Our office has slowed considerably, in terms of volunteers, programs, and walk-in clients. Time stretches on in the windowless back office, and silence - broken only by the clicking of keyboards and mouses - seems to encourage wandering thoughts and frequent breaks to talk to coworkers and visit the kitchen. Even if the food is the same every hour and every day.
Those frequent breaks are even more inviting having made a new friend in the office, Rosie. As one of two new staff, she works in our office but actually answers another organization - in an awkward way she is competing with our staff for clients. Luckily, I am also disconnected as an Americorps volunteer. More importantly, we both insult and tease to show affection - ie we get along swimmingly.
You know, it just struck me how little I talk about the actual work I am doing as an Americorps member, volunteer coordinator, or programs coordinator. Yes, right now I am recruiting for a free nutrition class in Spanish, a financial literacy workshop, and organizing our Summer Food Program. I am at work on a manual so that the person taking my place has something much more comprehensive to guide them. But I have little desire to write about that.
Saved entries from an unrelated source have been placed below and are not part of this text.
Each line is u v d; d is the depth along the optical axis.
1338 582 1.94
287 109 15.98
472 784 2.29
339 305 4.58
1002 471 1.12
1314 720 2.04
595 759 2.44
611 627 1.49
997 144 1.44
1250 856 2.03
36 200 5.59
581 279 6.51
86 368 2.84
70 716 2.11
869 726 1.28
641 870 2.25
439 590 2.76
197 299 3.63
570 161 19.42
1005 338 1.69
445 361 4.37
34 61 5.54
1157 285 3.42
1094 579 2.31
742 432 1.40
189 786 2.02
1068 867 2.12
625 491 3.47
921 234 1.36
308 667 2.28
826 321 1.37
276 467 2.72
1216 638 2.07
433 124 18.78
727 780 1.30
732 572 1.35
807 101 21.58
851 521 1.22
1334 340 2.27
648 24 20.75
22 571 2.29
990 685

What does it say about me that these things are not what sticks in my brain? That it is the process, rather than the products of my work that is most interesting? Is it because I deal with all these "helping the world" details at work and just want somewhere to voice my complaints (but then, Irene and I complain to each other regularly)? I think it is another marker that the work of direct social services is not my passion.
I have learned an incredible amount from this job, but perhaps the most valuable thing is learning what I enjoy doing and consider important. I have already realized that I much prefer improving organization, efficiency, and sustainability (and not in the hippie way please) to working with actual people. I enjoy analyzing what I am doing, what a system is doing, how it could be improved rather than plunging into a program because it's there. Sure, I'll run the program, but not enthusiastically. Unfortunately, volunteer management falls under such a category.
Irene asked me a few days what would make my last four months more enjoyable. She knows we have both been less motivated. At the time I couldn't come up with a satisfactory answer, but now I know and it seems so obvious: don't make me work on things I don't believe in.